## [Dataset content]
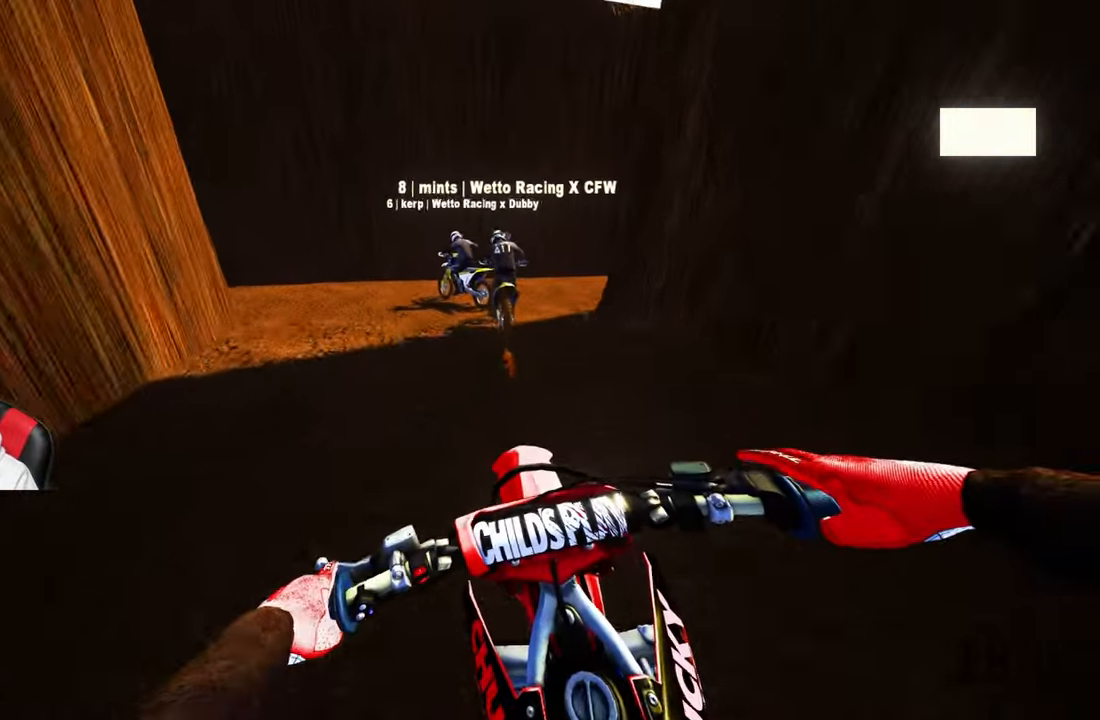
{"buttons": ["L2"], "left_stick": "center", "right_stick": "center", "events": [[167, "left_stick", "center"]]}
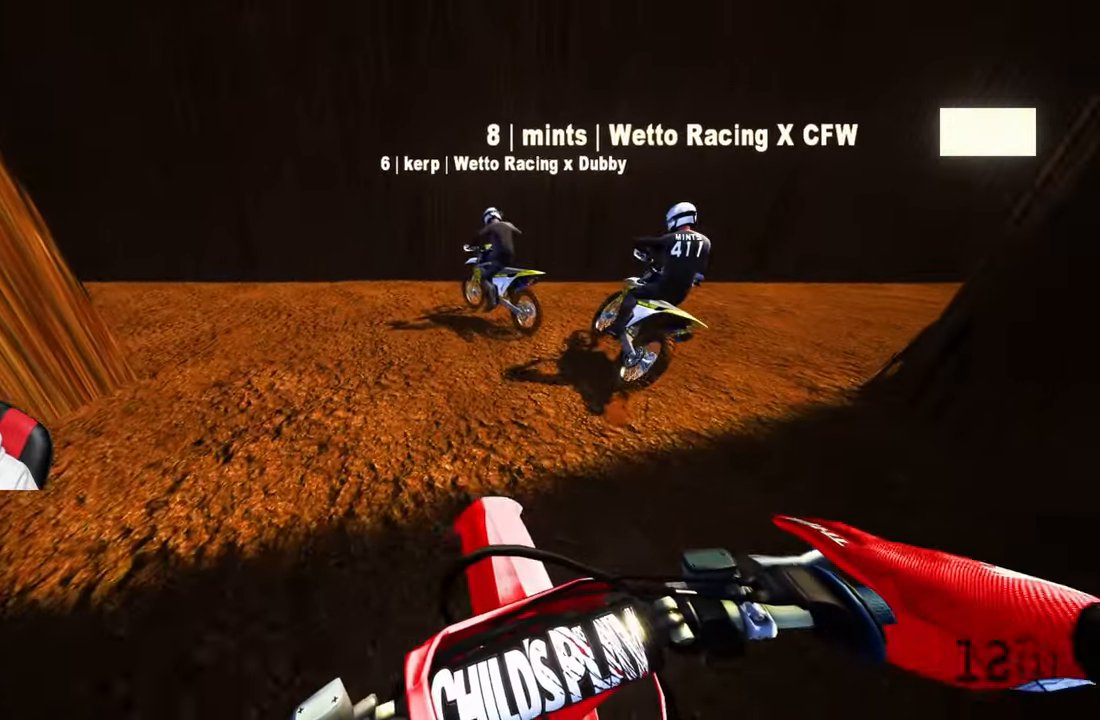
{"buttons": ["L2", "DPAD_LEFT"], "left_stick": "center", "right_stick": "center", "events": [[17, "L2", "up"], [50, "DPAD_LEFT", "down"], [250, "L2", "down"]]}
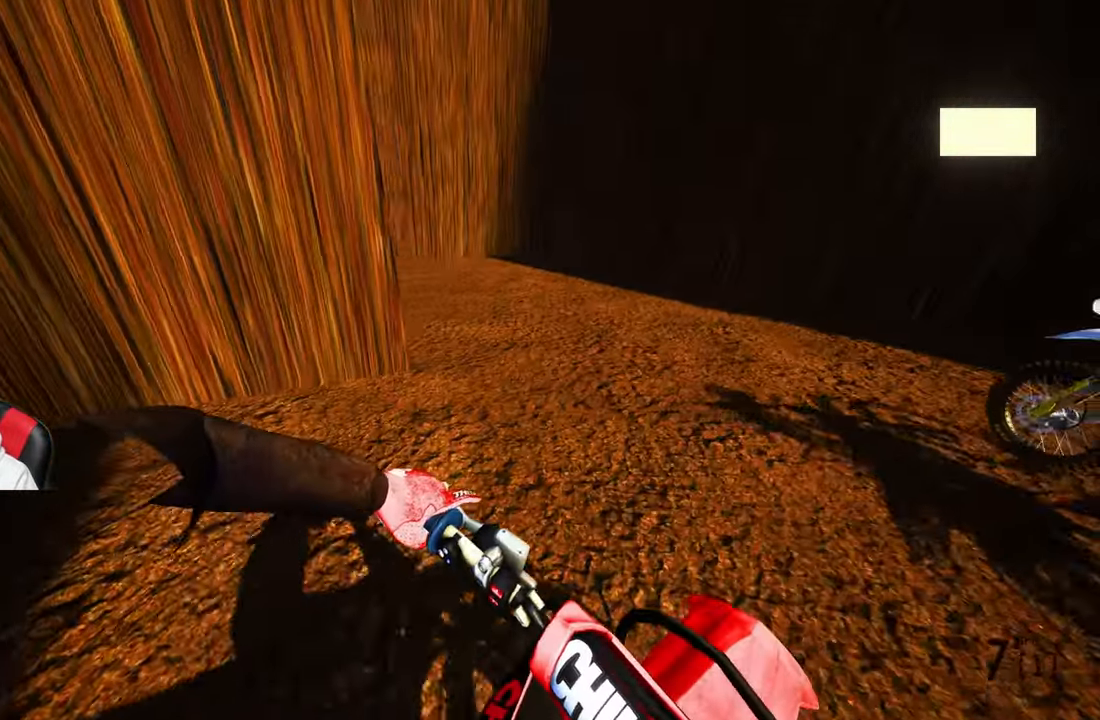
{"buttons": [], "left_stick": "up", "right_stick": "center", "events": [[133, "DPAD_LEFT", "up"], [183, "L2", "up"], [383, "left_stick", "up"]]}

## [The problem]
Give the data again exactly. Keep the images out.

## [Final answer]
{"buttons": ["L2"], "left_stick": "center", "right_stick": "center", "events": [[167, "left_stick", "center"]]}
{"buttons": ["L2", "DPAD_LEFT"], "left_stick": "center", "right_stick": "center", "events": [[17, "L2", "up"], [50, "DPAD_LEFT", "down"], [250, "L2", "down"]]}
{"buttons": [], "left_stick": "up", "right_stick": "center", "events": [[133, "DPAD_LEFT", "up"], [183, "L2", "up"], [383, "left_stick", "up"]]}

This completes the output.